Orang Lain Seperti Cermin Kita


Siapa Takut?

Teringat saat saya mengisi workshop di TK Insan Kamil Tuban beberapa tahun lalu, pada waktu itu, saya merasa belum bisa apa-apa, jangankan menjadi pelatih atau pembina kepenulisan, sampai sekarang pun saya harus jujur pada diri sendiri bahwa tulisan saya masih jelek, amburadul (ataltalan=Madura :D ), masih harus banyak belajar, masih perlu mengasah kemampuan menulis agar lebih matang dan baik lagi.
Saya hanya ingat pesan ibu, “Siapapun yang mempercayai dan memintamu untuk melaksanakan sebuah kegiatan apapun bentuknya, jangan sekali-kali kau tidak mau apalagi menolaknya, walau kau tidak bisa dan ahli di bidangnya. Yakinlah, bahwa Allah telah menganugerahkan padamu kemampuan untuk melaksanakannya, atau Allah telah memberi kesempatan bagimu untuk bisa. Pasti, insya Allah…”
Petuah dari ibu membuat saya yakin, percaya bahwa Allah membuat saya bisa, tanpa pikir panjang, menerima saja undangan mengisi pelatihan di Tuban itu, walau masih ragu saya beranikan diri berangkat, sekuat hati menyampaikan apa yang saya tahu, benar, setahu saya saja. Saat memegang mic untuk mempresentasikan materi, saya dredeg, ragu, khawatir, dan gugup menyeruak dalam hati, apakah saya bisa?. Saya hanya anak desa dengan pendidikan kacau bin amburadul, sedangkan peserta di depan saya para sarjana strata satu, malah ada yang sudah strata dua. Wiih.. Maklum demam panggungnya kumat!.
Setelah pelatihan, beberapa guru yang menjadi peserta seminar berkumpul dan meminta saya menjadi pembimbing, editor, plus layout pembuatan buku mereka. Saya mau?, itu tadi, bondo nekat, modal dengkul dan hanya yakin kepada Allah. Beberapa bulan setelahnya, buku Teko Sang Guru terbit!, dan terjual laris manis!. Walaupun mereka penulis pemula, latar belakang mereka adalah pendidikan tinggi. Saya, yang dipaksa untuk membimbing?, wong ndeso yang berwajah pas-pasan, kemampuan pas-pasan, apalagi kantongnya, selalu pas, pas selalu kempes tidak ada isinya. Hehee… geje…
Apa yang dikatakan ibu belasan tahun lalu, seperti mantra ajaib. Sampai sekarang begitulah prinsip hidup yang saya jalani, satu prinsip yang telah banyak mengubah kebiasaan saya, pemikiran saya, karakter saya, bahkan kemampuan saya. Biarpun sampai saat ini, saya merasa biasa-biasa saja.
Apa yang dikatakan ibu seperti energi luar biasa bagi saya hingga tidak berhenti mencoba dan mencoba, apapun itu, bagaimanapun terbatasnya kemampuan saya. Pun, mengiakan menjadi pembicara di seminar atau workshop tidak lain dalam rangka menyemangatkan diri untuk terus belajar menulis.

→ Tujuan Latihan: Lanjutkan tulisan di atas tentang pesan ibu dan pengalaman mengisi pelatihan menulis, mulai setelah kalimat terakhirnya.

→ Data yang Diberikan:
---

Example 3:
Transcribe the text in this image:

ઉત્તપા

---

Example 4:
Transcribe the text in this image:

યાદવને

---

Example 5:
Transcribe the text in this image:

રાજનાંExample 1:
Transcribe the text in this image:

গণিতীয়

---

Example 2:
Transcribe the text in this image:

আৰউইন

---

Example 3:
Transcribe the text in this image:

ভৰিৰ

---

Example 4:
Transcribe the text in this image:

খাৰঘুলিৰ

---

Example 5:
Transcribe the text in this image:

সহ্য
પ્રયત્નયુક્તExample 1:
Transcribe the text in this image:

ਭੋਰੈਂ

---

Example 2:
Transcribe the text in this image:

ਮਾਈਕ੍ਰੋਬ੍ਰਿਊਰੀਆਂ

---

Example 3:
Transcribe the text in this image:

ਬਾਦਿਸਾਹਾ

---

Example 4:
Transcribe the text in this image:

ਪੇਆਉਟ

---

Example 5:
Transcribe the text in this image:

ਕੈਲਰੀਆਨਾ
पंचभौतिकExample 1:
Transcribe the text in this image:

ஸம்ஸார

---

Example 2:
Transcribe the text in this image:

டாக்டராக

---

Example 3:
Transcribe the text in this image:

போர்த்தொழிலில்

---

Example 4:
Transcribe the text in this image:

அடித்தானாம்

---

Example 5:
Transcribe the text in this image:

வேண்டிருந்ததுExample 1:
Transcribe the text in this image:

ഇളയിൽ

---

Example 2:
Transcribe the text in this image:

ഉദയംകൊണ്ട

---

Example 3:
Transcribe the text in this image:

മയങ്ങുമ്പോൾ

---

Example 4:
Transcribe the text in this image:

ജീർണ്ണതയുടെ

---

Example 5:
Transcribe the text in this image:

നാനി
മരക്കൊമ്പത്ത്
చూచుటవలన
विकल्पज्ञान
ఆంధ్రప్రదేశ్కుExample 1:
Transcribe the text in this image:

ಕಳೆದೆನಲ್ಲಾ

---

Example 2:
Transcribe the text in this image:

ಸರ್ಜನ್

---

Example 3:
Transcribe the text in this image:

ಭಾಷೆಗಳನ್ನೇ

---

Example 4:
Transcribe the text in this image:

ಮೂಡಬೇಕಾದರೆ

...

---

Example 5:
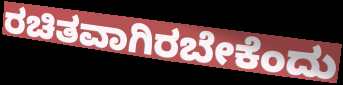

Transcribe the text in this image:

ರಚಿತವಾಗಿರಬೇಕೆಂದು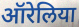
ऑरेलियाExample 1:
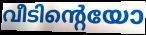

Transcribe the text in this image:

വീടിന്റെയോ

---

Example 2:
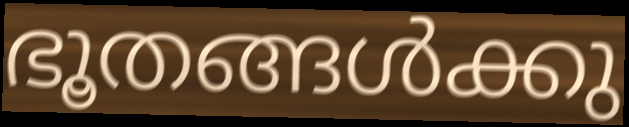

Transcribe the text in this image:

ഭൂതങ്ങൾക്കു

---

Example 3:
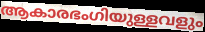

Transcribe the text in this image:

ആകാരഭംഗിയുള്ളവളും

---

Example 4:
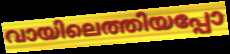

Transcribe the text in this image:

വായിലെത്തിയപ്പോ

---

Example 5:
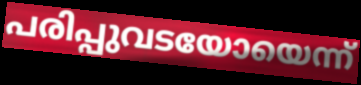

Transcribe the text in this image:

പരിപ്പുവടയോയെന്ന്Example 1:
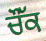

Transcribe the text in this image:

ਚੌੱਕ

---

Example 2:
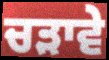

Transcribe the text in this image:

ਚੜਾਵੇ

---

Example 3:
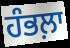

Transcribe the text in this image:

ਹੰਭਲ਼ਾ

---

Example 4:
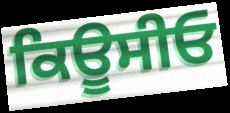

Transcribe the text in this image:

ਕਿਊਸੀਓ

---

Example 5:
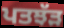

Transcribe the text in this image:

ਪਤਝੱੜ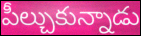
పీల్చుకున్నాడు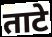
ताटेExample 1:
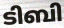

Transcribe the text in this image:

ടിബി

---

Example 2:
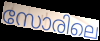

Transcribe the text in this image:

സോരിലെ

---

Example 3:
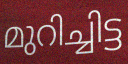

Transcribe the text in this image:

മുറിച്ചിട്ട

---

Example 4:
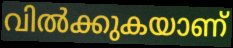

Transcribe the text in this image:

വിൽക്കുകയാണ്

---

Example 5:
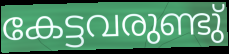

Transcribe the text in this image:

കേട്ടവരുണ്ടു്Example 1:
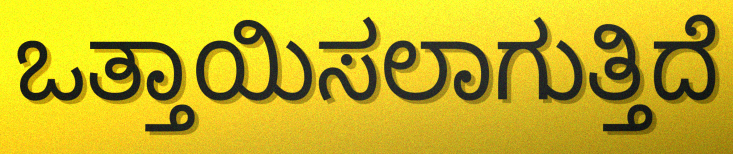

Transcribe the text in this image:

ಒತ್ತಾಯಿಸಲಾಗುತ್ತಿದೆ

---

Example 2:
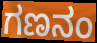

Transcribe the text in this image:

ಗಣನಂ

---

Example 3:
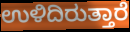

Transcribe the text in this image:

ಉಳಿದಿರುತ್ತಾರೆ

→ Jawaban Latihan:
Sekarang saya sampaikan lagi pentingnya menjadi manusia yang bercermin, atau menjadi cermin. Sebuah kaca bening yang salah satu mukanya dicat dengan air raksa, sehingga dapat memperlihatkan bayangan benda yang ditaruh di depannya, saya ataupun Anda sepantasnya tidak henti-hentinya berbagi, seperti saya, berbagi semangat menulis dan yang lain, sambil lalu berharap semangat yang saya taburkan memantul dan berbalik kepada diri saya sendiri.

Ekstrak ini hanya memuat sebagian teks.